An important consideration is to use the similar rules and same auditor for additional standards too. If an organization has already implemented ISO 9001, than it is possible to use the same process for the internal audit and there will be no need to generate a new document for ISO 27001 only. Moreover, the same auditor can conduct both internal audits if he/she has got the right experience and knowledge regarding all these standards along with average understanding on the subject of IT. It will also save your time to seek the services of a totally new person. Furthermore, it is a productive step to write an internal audit process and a checklist. A written procedure is not a mandatory step but it is recommended as it would make things clear by defining how the internal audit is conducted. Usually, the company employees are not very acquainted with internal audits; therefore it is useful to have a number of basic rules in written form.

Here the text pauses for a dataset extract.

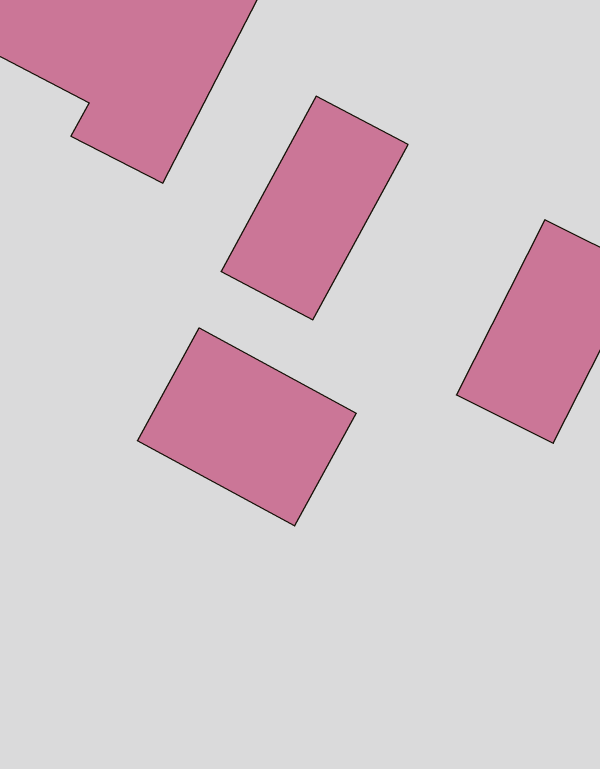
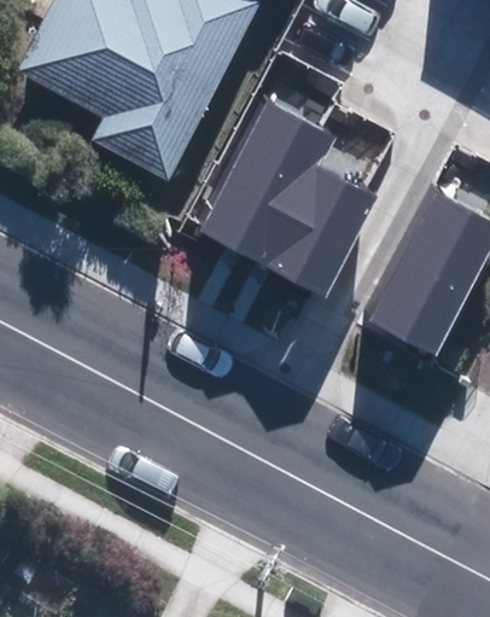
building: none -> [266,165,380,298]
building: [137,328,356,526] -> none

Involvement of top management
The involvement of top management in internal audits holds imperative value. Their participation is essential from approving the process and employing the internal auditor, to agreeing on the audit program and going through the report of internal audit. Most importantly, these responsibilities must not be delegated to subordinate levels in the company hierarchy, as this could give rise to a conflict of interest for the internal auditor. Another main reason to do so is that some important information might remain hidden from the top management. Hence, it is the responsibility of the top management to make a careful choice that they will agree to take and support the procedure of internal audit for their business.